VMware Cloud Director and ALB(AVI): Adjust log retention for Events, Tasks and Audit Trail events

Working with high churn workloads within VCD instances one can expect some growing pains. Depending on the integrations, workload and churn, these instances often requires some fine tuning. Why does this blog post title contain ALB(AVI)? Great question, the high churn workload here leverages VCD with ALB and containers! That combination generates a amazing amount of tasks and events that all get stored in the VCD DB.

Before limiting what is saved, how does one track down what tables are taking up space? Running the following command, or something similar depending on your preference will provide the sizing:

select schemaname as table_schema, relname as table_name, pg_size_pretty(pg_relation_size(relid)) as data_size from pg_catalog.pg_statio_user_tables order by pg_relation_size(relid) desc;

Out of the box the VCD appliance deploys with 79GB sizing for the vpostgres mount at XL sizing. Clearly this instance has been expanded but at some point expanding doesn’t solve the problem but does do a good job of masking the problem.

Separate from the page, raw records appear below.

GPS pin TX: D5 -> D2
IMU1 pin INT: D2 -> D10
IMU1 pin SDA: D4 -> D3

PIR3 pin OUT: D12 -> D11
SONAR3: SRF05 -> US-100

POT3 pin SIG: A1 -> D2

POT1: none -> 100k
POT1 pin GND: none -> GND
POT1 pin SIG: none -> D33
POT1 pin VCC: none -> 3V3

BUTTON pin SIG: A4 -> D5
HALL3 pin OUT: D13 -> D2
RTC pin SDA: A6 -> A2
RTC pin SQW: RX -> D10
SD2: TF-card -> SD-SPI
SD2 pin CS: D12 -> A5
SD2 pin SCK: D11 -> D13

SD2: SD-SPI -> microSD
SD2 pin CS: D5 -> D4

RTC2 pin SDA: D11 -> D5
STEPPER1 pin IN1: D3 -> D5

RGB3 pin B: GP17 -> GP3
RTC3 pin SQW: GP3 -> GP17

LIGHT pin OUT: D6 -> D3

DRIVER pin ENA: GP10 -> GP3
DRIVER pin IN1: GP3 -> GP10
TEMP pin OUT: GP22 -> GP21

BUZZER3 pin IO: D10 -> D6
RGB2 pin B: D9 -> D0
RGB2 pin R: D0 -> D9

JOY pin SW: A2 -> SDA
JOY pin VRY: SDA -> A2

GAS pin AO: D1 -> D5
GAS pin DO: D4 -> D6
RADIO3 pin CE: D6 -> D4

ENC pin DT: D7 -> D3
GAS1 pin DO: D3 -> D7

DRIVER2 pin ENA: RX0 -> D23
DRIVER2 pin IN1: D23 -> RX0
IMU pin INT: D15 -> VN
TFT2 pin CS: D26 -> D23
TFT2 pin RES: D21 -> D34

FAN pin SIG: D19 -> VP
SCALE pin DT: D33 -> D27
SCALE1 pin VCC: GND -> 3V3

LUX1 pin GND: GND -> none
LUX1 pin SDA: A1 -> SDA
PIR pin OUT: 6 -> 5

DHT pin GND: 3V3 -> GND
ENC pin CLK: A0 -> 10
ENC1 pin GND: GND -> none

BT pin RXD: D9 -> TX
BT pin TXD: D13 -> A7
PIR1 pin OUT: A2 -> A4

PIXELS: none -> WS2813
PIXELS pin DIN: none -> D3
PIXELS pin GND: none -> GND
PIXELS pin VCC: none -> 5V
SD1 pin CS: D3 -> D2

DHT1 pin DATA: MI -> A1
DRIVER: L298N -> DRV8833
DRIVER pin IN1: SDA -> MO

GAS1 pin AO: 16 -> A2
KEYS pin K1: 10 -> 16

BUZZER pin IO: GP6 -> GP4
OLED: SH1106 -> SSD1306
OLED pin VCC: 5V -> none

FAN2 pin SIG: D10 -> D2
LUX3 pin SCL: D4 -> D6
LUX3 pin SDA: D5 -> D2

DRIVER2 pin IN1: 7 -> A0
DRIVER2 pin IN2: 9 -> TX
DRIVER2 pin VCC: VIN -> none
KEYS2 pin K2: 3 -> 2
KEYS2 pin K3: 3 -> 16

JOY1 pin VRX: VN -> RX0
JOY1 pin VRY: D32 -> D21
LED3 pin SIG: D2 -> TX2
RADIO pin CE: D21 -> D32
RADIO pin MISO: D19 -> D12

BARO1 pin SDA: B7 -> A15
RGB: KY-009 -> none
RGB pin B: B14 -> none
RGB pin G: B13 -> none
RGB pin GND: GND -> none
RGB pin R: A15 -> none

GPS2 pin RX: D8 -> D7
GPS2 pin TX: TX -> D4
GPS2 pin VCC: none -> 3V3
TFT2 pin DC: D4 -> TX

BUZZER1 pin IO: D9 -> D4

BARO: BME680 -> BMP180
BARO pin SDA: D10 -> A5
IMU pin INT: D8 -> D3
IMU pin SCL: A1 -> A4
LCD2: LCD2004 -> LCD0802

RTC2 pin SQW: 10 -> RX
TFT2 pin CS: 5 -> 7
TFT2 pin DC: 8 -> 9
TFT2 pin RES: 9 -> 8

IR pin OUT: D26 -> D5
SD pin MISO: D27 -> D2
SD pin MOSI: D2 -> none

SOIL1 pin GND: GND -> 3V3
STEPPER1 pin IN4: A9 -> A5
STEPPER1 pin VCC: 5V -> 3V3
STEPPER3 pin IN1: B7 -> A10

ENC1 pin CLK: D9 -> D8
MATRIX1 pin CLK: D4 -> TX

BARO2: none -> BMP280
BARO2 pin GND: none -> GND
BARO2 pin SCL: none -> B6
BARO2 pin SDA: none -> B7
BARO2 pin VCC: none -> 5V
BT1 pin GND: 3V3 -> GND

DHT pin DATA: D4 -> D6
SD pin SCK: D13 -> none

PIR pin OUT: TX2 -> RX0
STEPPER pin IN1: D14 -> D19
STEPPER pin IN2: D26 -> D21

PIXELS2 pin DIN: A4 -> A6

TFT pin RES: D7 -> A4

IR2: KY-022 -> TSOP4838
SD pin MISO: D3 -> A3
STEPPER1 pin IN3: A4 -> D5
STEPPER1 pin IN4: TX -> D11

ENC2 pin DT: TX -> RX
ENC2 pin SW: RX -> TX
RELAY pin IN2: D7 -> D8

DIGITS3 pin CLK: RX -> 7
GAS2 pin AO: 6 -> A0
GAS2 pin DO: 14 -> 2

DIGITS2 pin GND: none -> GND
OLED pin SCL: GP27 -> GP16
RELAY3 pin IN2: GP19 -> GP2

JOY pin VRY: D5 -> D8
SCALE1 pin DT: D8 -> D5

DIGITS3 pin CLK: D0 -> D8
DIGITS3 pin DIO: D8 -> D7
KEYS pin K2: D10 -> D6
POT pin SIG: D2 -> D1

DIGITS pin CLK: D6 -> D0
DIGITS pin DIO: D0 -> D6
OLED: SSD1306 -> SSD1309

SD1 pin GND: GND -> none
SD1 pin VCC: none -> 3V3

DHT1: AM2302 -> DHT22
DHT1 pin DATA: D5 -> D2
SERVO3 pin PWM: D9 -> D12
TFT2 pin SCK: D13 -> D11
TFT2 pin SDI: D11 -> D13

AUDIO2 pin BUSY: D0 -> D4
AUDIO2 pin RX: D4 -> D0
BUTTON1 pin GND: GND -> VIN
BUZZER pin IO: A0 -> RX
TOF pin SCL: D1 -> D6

How does one workaround this issue?

Well, there are some choices and tradeoffs. In this case, the logs are all being shipped off to Log Insight (vRLI aka Aria Logs) instances with a very large amount of backing storage for retention reasons. Because vRLI is getting all of the data and the customer in this case is good with not having it in VCD, the choice was made to turn the retention down in the VCD instance itself.

Enter the cell management tool(CMT)!

**The commands down below are subjective to different use case and don’t quote me retention time or sizing requirements here as each instance/workload/customer is different

The following commands adjust the retention time for Events, Tasks and Audit Trail, where the -v ## represents the count of days to be stored. The change does not take effect immediately. Meaning if say… the event table was taking up 288GB and the change was made to limit the retention down to 5 days, it would not delete all records older than 5 days right away. One of the jobs related to the cleanup is ActivityLogCleanerJob which by default is set to run once per day. If required, this can be adjusted to run more frequently but could have negative performance impact. Again, adjust based on the environment and requirements.

#Command to update retention time for Events
/opt/vmware/vcloud-director/bin/cell-management-tool manage-config -n com.vmware.vcloud.events.history.days -v 10


#Command to update retention time for Audit Trail
/opt/vmware/vcloud-director/bin/cell-management-tool manage-config -n com.vmware.vcloud.audittrail.history.days -v 10
#Command to update retention time for Tasks
/opt/vmware/vcloud-director/bin/cell-management-tool manage-config -n com.vmware.vcloud.tasks.history.days -v 10

Each command should have a similar output to the following

New property being stored: Property "com.vmware.vcloud.events.history.days" has value "##"

Some extra info, the instances being tuned here are running VCD 10.4.2 and 10.5. These settings and how logs are being storage in future builds is subject to change!